Scatter Matrix and Covariance

This package implements functions for computing scatter matrix, as well as weighted covariance matrix.

scattermat(X, [wv::AbstractWeights]; mean=nothing, dims=1)

Compute the scatter matrix, which is an unnormalized covariance matrix. A weighting vector wv can be specified to weight the estimate.


  • mean=nothing: a known mean value. nothing indicates that the mean is unknown, and the function will compute the mean. Specifying mean=0 indicates that the data are centered and hence there's no need to subtract the mean.
  • dims=1: the dimension along which the variables are organized. When dims = 1, the variables are considered columns with observations in rows; when dims = 2, variables are in rows with observations in columns.
cov(X, w::AbstractWeights, vardim=1; mean=nothing,  corrected=false)

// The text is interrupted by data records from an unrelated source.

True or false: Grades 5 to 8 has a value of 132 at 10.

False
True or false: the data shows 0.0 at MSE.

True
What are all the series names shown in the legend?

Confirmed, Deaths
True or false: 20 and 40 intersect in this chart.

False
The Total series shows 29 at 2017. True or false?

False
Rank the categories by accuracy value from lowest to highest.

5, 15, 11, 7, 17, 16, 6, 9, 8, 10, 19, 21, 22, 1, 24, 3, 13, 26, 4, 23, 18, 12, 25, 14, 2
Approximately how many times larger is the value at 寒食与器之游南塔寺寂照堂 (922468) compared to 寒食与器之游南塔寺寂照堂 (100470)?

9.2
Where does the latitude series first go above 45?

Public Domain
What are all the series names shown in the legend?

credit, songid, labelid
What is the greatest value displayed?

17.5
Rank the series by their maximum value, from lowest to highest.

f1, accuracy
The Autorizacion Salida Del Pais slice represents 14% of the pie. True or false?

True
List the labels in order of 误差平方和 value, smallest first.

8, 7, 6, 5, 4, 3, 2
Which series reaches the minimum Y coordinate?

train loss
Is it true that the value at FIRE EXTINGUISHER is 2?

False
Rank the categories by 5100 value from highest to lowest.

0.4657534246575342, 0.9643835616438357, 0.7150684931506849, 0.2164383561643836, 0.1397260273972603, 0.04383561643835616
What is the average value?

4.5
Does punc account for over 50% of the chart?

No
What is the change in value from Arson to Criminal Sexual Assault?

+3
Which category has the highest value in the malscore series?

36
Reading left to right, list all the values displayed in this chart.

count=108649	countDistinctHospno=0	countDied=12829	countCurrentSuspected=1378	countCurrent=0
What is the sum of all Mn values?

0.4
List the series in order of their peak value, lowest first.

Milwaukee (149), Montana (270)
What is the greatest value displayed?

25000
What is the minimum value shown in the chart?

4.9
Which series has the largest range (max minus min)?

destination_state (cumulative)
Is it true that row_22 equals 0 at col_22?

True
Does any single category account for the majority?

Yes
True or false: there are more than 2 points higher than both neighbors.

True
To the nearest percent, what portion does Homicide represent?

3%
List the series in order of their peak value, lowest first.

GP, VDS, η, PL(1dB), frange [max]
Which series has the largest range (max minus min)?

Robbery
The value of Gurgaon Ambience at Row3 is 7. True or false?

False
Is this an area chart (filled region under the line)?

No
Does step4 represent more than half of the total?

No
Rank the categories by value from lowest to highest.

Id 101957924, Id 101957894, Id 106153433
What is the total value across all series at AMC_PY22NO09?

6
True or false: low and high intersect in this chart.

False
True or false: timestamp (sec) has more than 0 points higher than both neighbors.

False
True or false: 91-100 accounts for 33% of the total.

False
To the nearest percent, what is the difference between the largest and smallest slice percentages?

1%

Compute the weighted covariance matrix. Similar to var and std the biased covariance matrix (corrected=false) is computed by multiplying scattermat(X, w) by $\frac{1}{\sum{w}}$ to normalize. However, the unbiased covariance matrix (corrected=true) is dependent on the type of weights used:

  • AnalyticWeights: $\frac{1}{\sum w - \sum {w^2} / \sum w}$
  • FrequencyWeights: $\frac{1}{\sum{w} - 1}$
  • ProbabilityWeights: $\frac{n}{(n - 1) \sum w}$ where $n$ equals count(!iszero, w)
  • Weights: ArgumentError (bias correction not supported)
cov(ce::CovarianceEstimator, x::AbstractVector; mean=nothing)

Compute a variance estimate from the observation vector x using the estimator ce.

cov(ce::CovarianceEstimator, x::AbstractVector, y::AbstractVector)

Compute the covariance of the vectors x and y using estimator ce.

cov(ce::CovarianceEstimator, X::AbstractMatrix, [w::AbstractWeights]; mean=nothing, dims::Int=1)

Compute the covariance matrix of the matrix X along dimension dims using estimator ce. A weighting vector w can be specified. The keyword argument mean can be:

  • nothing (default) in which case the mean is estimated and subtracted from the data X,
  • a precalculated mean in which case it is subtracted from the data X. Assuming size(X) is (N,M), mean can either be:
    • when dims=1, an AbstractMatrix of size (1,M),
    • when dims=2, an AbstractVector of length N or an AbstractMatrix of size (N,1).
cor(X, w::AbstractWeights, dims=1)

Compute the Pearson correlation matrix of X along the dimension dims with a weighting w .

mean_and_cov(x, [wv::AbstractWeights,] vardim=1; corrected=false) -> (mean, cov)

Return the mean and covariance matrix as a tuple. A weighting vector wv can be specified. vardim that designates whether the variables are columns in the matrix (1) or rows (2). Finally, bias correction is applied to the covariance calculation if corrected=true. See cov documentation for more details.

cov2cor(C, s)

Compute the correlation matrix from the covariance matrix C and a vector of standard deviations s. Use StatsBase.cov2cor! for an in-place version.

cor2cov(C, s)

Compute the covariance matrix from the correlation matrix C and a vector of standard deviations s. Use StatsBase.cor2cov! for an in-place version.


Simple covariance estimator. Estimation calls cov(x; corrected=corrected), cov(x, y; corrected=corrected) or cov(X, w, dims; corrected=corrected) where x, y are vectors, X is a matrix and w is a weighting vector.